What you need to know: Understanding why this has happened is unimportant now. It is important to note that Neil should appear very docile and disconnected. An extreme version of “I’m Tired.” He may seem disconnected with reality, like off in a dream world. Your words will sometimes fail to reach him. He may talk complete nonsense and even when he does make sense, it will seem disconnected and he may say things that are untrue or impossible. He may seem to be flinching from pain. It hurts for him just to focus enough to be in this world. This is bad. This is the worst thing for a schizophrenic. Now bear in mind, Neil is not violent. Unlike some schizophrenics, he will not hurt others or hurt himself. He has a huge amount of empathy that is still there even on the worst of his days. One key thing to remember is mental illness doesn’t change the person with it. Unlike the movies, a mental illness isn’t justification for why someone is “evil” it just is something a person has to deal with. Even with the worst thing in the world happening to him, Neil is still on some level Neil. Always remember that.

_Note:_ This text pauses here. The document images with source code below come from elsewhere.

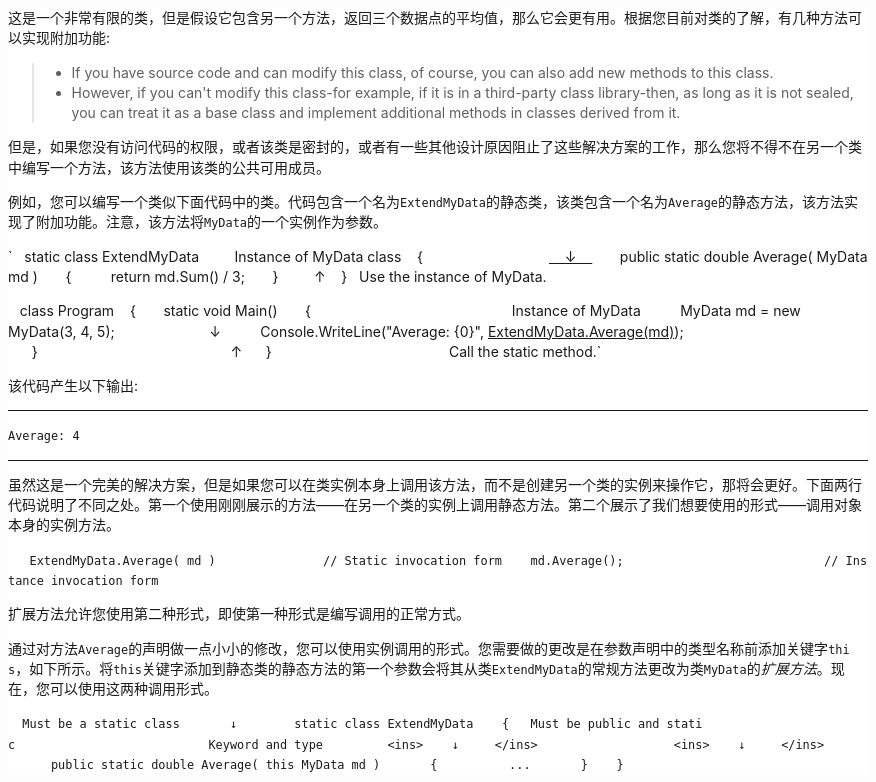 这是一个非常有限的类，但是假设它包含另一个方法，返回三个数据点的平均值，那么它会更有用。根据您目前对类的了解，有几种方法可以实现附加功能:

> *   If you have source code and can modify this class, of course, you can also add new methods to this class.
> *   However, if you can't modify this class-for example, if it is in a third-party class library-then, as long as it is not sealed, you can treat it as a base class and implement additional methods in classes derived from it.

但是，如果您没有访问代码的权限，或者该类是密封的，或者有一些其他设计原因阻止了这些解决方案的工作，那么您将不得不在另一个类中编写一个方法，该方法使用该类的公共可用成员。

例如，您可以编写一个类似下面代码中的类。代码包含一个名为`ExtendMyData`的静态类，该类包含一个名为`Average`的静态方法，该方法实现了附加功能。注意，该方法将`MyData`的一个实例作为参数。

`   static class ExtendMyData         Instance of MyData class
   {                                <ins>    ↓    </ins>
      public static double Average( MyData md )
      {
         return md.Sum() / 3;
      }         ↑
   }   Use the instance of MyData.

   class Program
   {
      static void Main()
      {                                                   Instance of MyData
         MyData md = new MyData(3, 4, 5);                        ↓
         Console.WriteLine("Average: {0}", <ins>ExtendMyData.Average(md)</ins>);
      }                                                 ↑  
   }                                             Call the static method.`

该代码产生以下输出:

* * *

`Average: 4`

* * *

虽然这是一个完美的解决方案，但是如果您可以在类实例本身上调用该方法，而不是创建另一个类的实例来操作它，那将会更好。下面两行代码说明了不同之处。第一个使用刚刚展示的方法——在另一个类的实例上调用静态方法。第二个展示了我们想要使用的形式——调用对象本身的实例方法。

`   ExtendMyData.Average( md )               // Static invocation form
   md.Average();                            // Instance invocation form`

扩展方法允许您使用第二种形式，即使第一种形式是编写调用的正常方式。

通过对方法`Average`的声明做一点小小的修改，您可以使用实例调用的形式。您需要做的更改是在参数声明中的类型名称前添加关键字`this`，如下所示。将`this`关键字添加到静态类的静态方法的第一个参数会将其从类`ExtendMyData`的常规方法更改为类`MyData`的*扩展方法*。现在，您可以使用这两种调用形式。

`  Must be a static class
      ↓    
   static class ExtendMyData
   {   Must be public and static                           Keyword and type
        <ins>    ↓     </ins>                   <ins>    ↓     </ins> 
      public static double Average( this MyData md )
      {
         ...
      }
   }`
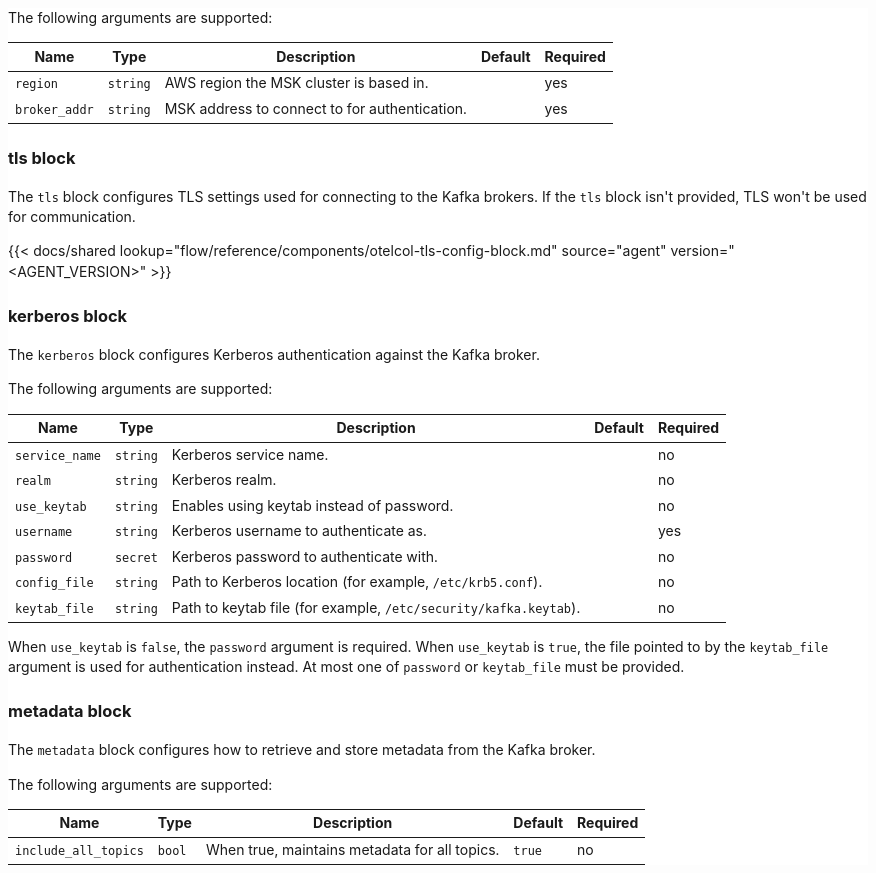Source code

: The following arguments are supported:

| Name          | Type     | Description                                   | Default | Required |
| ------------- | -------- | --------------------------------------------- | ------- | -------- |
| `region`      | `string` | AWS region the MSK cluster is based in.       |         | yes      |
| `broker_addr` | `string` | MSK address to connect to for authentication. |         | yes      |

### tls block

The `tls` block configures TLS settings used for connecting to the Kafka
brokers. If the `tls` block isn't provided, TLS won't be used for
communication.

{{< docs/shared lookup="flow/reference/components/otelcol-tls-config-block.md" source="agent" version="<AGENT_VERSION>" >}}

### kerberos block

The `kerberos` block configures Kerberos authentication against the Kafka
broker.

The following arguments are supported:

| Name           | Type     | Description                                                      | Default | Required |
| -------------- | -------- | ---------------------------------------------------------------- | ------- | -------- |
| `service_name` | `string` | Kerberos service name.                                           |         | no       |
| `realm`        | `string` | Kerberos realm.                                                  |         | no       |
| `use_keytab`   | `string` | Enables using keytab instead of password.                        |         | no       |
| `username`     | `string` | Kerberos username to authenticate as.                            |         | yes      |
| `password`     | `secret` | Kerberos password to authenticate with.                          |         | no       |
| `config_file`  | `string` | Path to Kerberos location (for example, `/etc/krb5.conf`).       |         | no       |
| `keytab_file`  | `string` | Path to keytab file (for example, `/etc/security/kafka.keytab`). |         | no       |

When `use_keytab` is `false`, the `password` argument is required. When
`use_keytab` is `true`, the file pointed to by the `keytab_file` argument is
used for authentication instead. At most one of `password` or `keytab_file`
must be provided.

### metadata block

The `metadata` block configures how to retrieve and store metadata from the
Kafka broker.

The following arguments are supported:

| Name                 | Type   | Description                                   | Default | Required |
| -------------------- | ------ | --------------------------------------------- | ------- | -------- |
| `include_all_topics` | `bool` | When true, maintains metadata for all topics. | `true`  | no       |
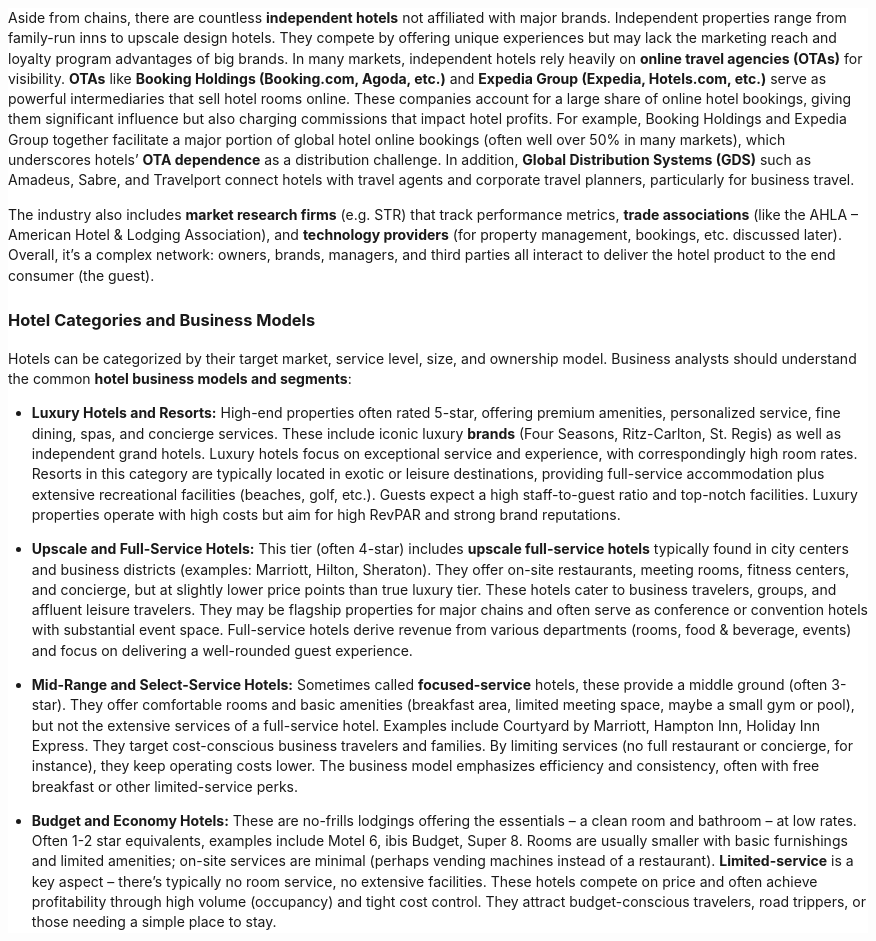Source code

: Aside from chains, there are countless **independent hotels** not affiliated with major brands. Independent properties range from family-run inns to upscale design hotels. They compete by offering unique experiences but may lack the marketing reach and loyalty program advantages of big brands. In many markets, independent hotels rely heavily on **online travel agencies (OTAs)** for visibility. **OTAs** like **Booking Holdings (Booking.com, Agoda, etc.)** and **Expedia Group (Expedia, Hotels.com, etc.)** serve as powerful intermediaries that sell hotel rooms online. These companies account for a large share of online hotel bookings, giving them significant influence but also charging commissions that impact hotel profits. For example, Booking Holdings and Expedia Group together facilitate a major portion of global hotel online bookings (often well over 50% in many markets), which underscores hotels’ **OTA dependence** as a distribution challenge. In addition, **Global Distribution Systems (GDS)** such as Amadeus, Sabre, and Travelport connect hotels with travel agents and corporate travel planners, particularly for business travel.

The industry also includes **market research firms** (e.g. STR) that track performance metrics, **trade associations** (like the AHLA – American Hotel & Lodging Association), and **technology providers** (for property management, bookings, etc. discussed later). Overall, it’s a complex network: owners, brands, managers, and third parties all interact to deliver the hotel product to the end consumer (the guest).

### Hotel Categories and Business Models

Hotels can be categorized by their target market, service level, size, and ownership model. Business analysts should understand the common **hotel business models and segments**:

- **Luxury Hotels and Resorts:** High-end properties often rated 5-star, offering premium amenities, personalized service, fine dining, spas, and concierge services. These include iconic luxury **brands** (Four Seasons, Ritz-Carlton, St. Regis) as well as independent grand hotels. Luxury hotels focus on exceptional service and experience, with correspondingly high room rates. Resorts in this category are typically located in exotic or leisure destinations, providing full-service accommodation plus extensive recreational facilities (beaches, golf, etc.). Guests expect a high staff-to-guest ratio and top-notch facilities. Luxury properties operate with high costs but aim for high RevPAR and strong brand reputations.

- **Upscale and Full-Service Hotels:** This tier (often 4-star) includes **upscale full-service hotels** typically found in city centers and business districts (examples: Marriott, Hilton, Sheraton). They offer on-site restaurants, meeting rooms, fitness centers, and concierge, but at slightly lower price points than true luxury tier. These hotels cater to business travelers, groups, and affluent leisure travelers. They may be flagship properties for major chains and often serve as conference or convention hotels with substantial event space. Full-service hotels derive revenue from various departments (rooms, food & beverage, events) and focus on delivering a well-rounded guest experience.

- **Mid-Range and Select-Service Hotels:** Sometimes called **focused-service** hotels, these provide a middle ground (often 3-star). They offer comfortable rooms and basic amenities (breakfast area, limited meeting space, maybe a small gym or pool), but not the extensive services of a full-service hotel. Examples include Courtyard by Marriott, Hampton Inn, Holiday Inn Express. They target cost-conscious business travelers and families. By limiting services (no full restaurant or concierge, for instance), they keep operating costs lower. The business model emphasizes efficiency and consistency, often with free breakfast or other limited-service perks.

- **Budget and Economy Hotels:** These are no-frills lodgings offering the essentials – a clean room and bathroom – at low rates. Often 1-2 star equivalents, examples include Motel 6, ibis Budget, Super 8. Rooms are usually smaller with basic furnishings and limited amenities; on-site services are minimal (perhaps vending machines instead of a restaurant). **Limited-service** is a key aspect – there’s typically no room service, no extensive facilities. These hotels compete on price and often achieve profitability through high volume (occupancy) and tight cost control. They attract budget-conscious travelers, road trippers, or those needing a simple place to stay.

What you should do: This is bad. Very bad. Neil will need to see preferably his psychiatrist or his family doctor as soon as possible. Contact his family to let them know. They love him very much and want to help if they can. He has their numbers. If you have to interact with Neil while he’s going through this without help from either his family or close friends, remember one key rule. Empathize not rationalize. His brain won’t function correctly and he may not be capable of processing much if any reality. But he’s still a person and still has his heart underneath. If you reach for him through it, it will keep him calmer and more stable. If you want to help, keep him company until those with better experience (either family, close friends or professionals) can do more for him.
What you shouldn’t do: Attempt to reason with him. He may say things that don’t make any sense. Ignore them. Don’t try and convince him that they aren’t real, or that he’s “talking crazy talk.” Believe me, on some level he knows it isn’t making any sense and arguing with him will only make him more frustrated and agitated, which will make the whole thing, as indescribably unpleasant as it is, much worse.